Segment Start: Records for this exercise

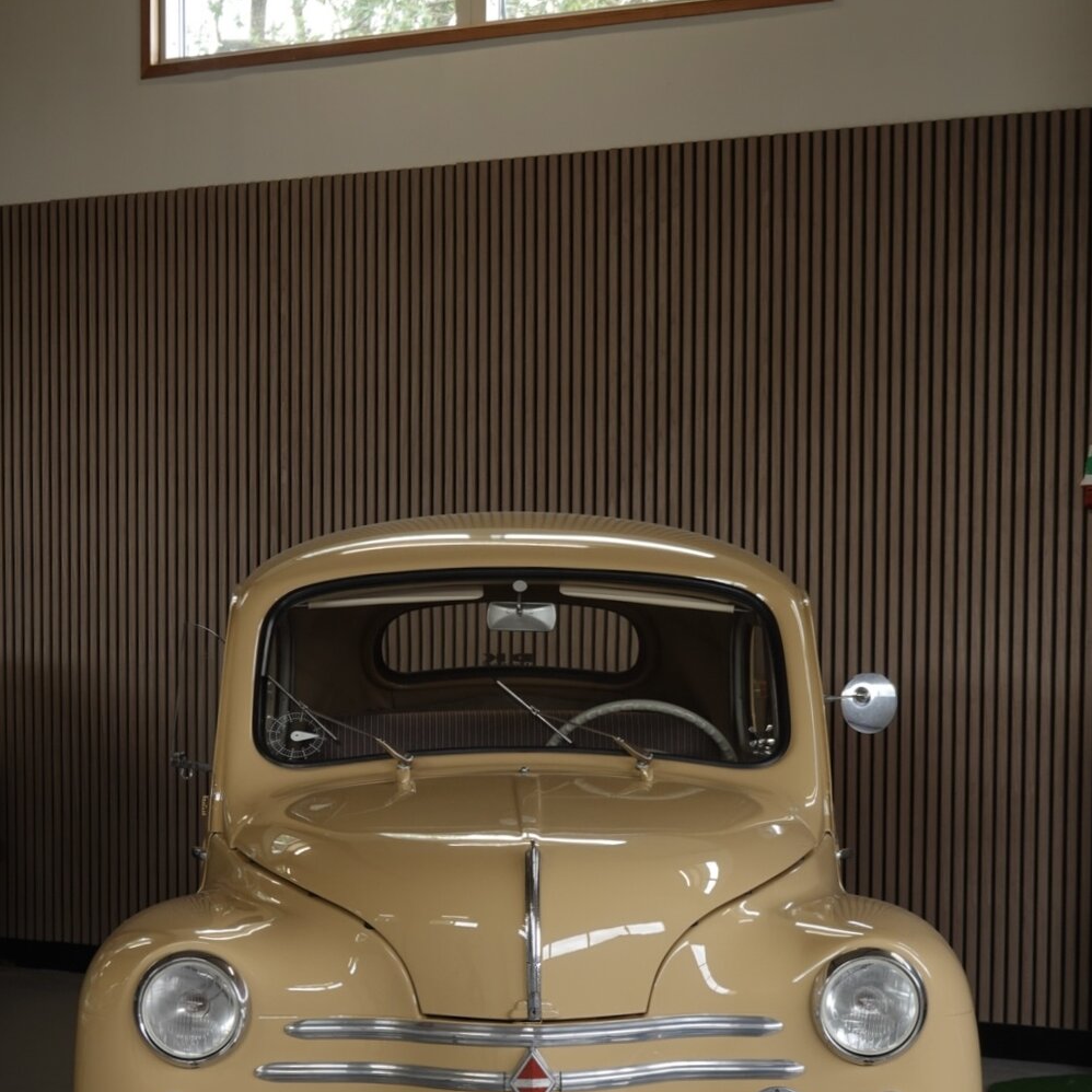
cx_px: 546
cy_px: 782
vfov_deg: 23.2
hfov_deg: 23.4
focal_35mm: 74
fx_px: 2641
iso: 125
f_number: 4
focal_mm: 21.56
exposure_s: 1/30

Segment End: Records for this exercise
Segment Start: Records for this exercise

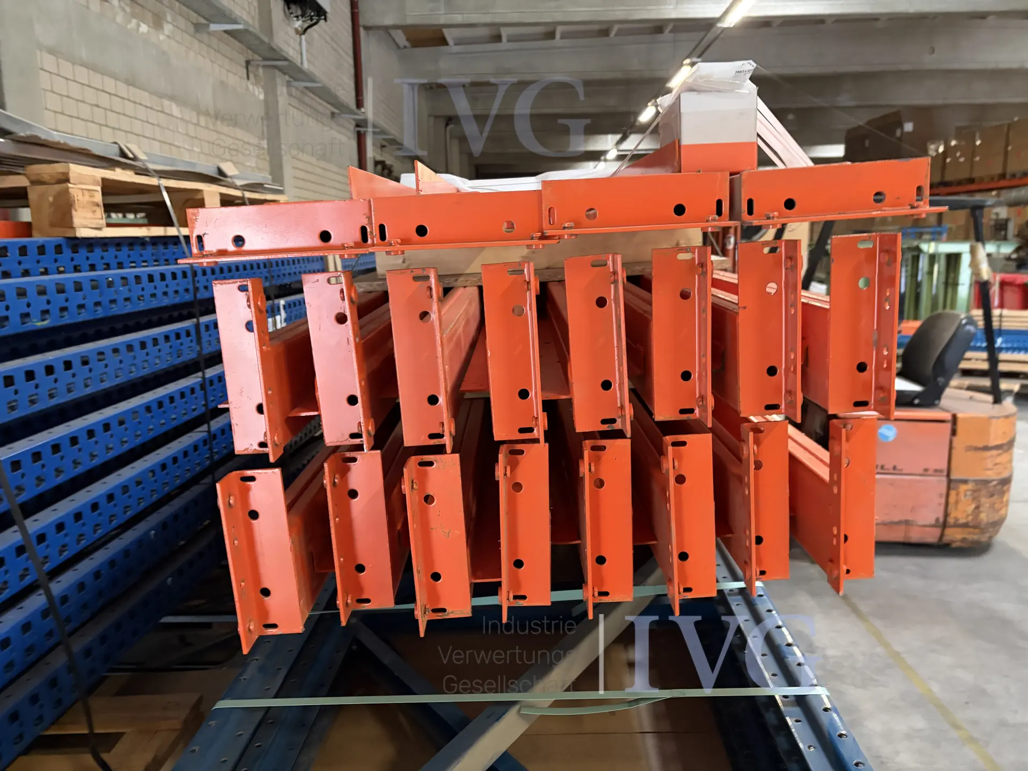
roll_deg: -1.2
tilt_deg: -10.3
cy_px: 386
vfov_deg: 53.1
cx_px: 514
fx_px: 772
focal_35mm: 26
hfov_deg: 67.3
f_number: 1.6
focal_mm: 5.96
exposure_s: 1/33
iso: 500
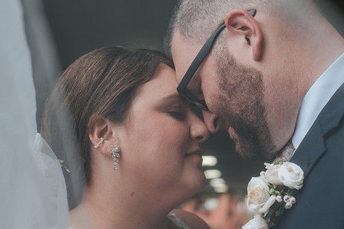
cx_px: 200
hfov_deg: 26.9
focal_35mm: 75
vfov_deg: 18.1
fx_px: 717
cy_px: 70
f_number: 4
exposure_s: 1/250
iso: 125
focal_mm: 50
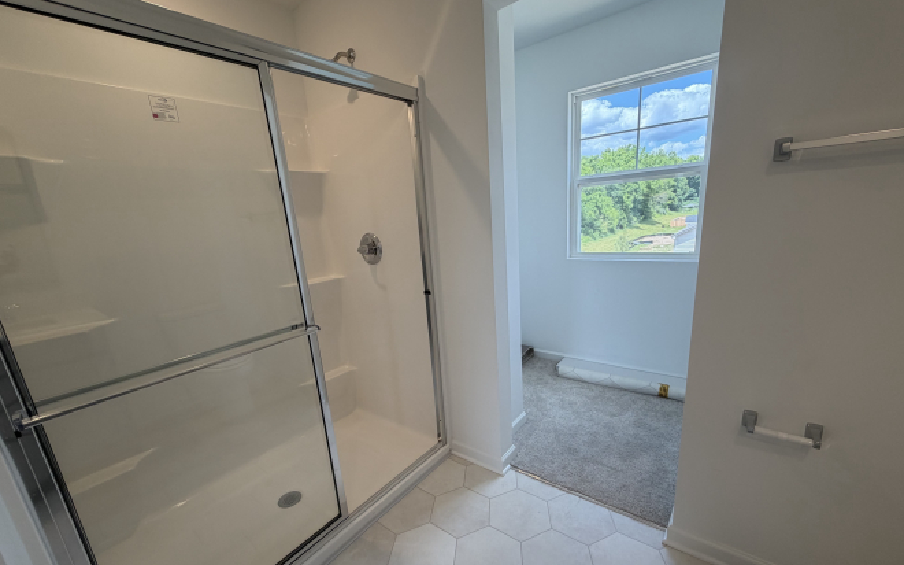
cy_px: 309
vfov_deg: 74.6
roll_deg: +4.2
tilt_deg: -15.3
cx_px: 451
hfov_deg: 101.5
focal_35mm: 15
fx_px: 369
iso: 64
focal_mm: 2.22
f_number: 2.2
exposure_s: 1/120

Segment End: Records for this exercise

• [Job]: Within these entries, output exactly the lines starting at the one with "exposure_s: 1/33" and finishing at the one with "f_number: 2.2". Leave pictures out of the output.

• [Expected answer]:
exposure_s: 1/33
iso: 500
cx_px: 200
hfov_deg: 26.9
focal_35mm: 75
vfov_deg: 18.1
fx_px: 717
cy_px: 70
f_number: 4
exposure_s: 1/250
iso: 125
focal_mm: 50
cy_px: 309
vfov_deg: 74.6
roll_deg: +4.2
tilt_deg: -15.3
cx_px: 451
hfov_deg: 101.5
focal_35mm: 15
fx_px: 369
iso: 64
focal_mm: 2.22
f_number: 2.2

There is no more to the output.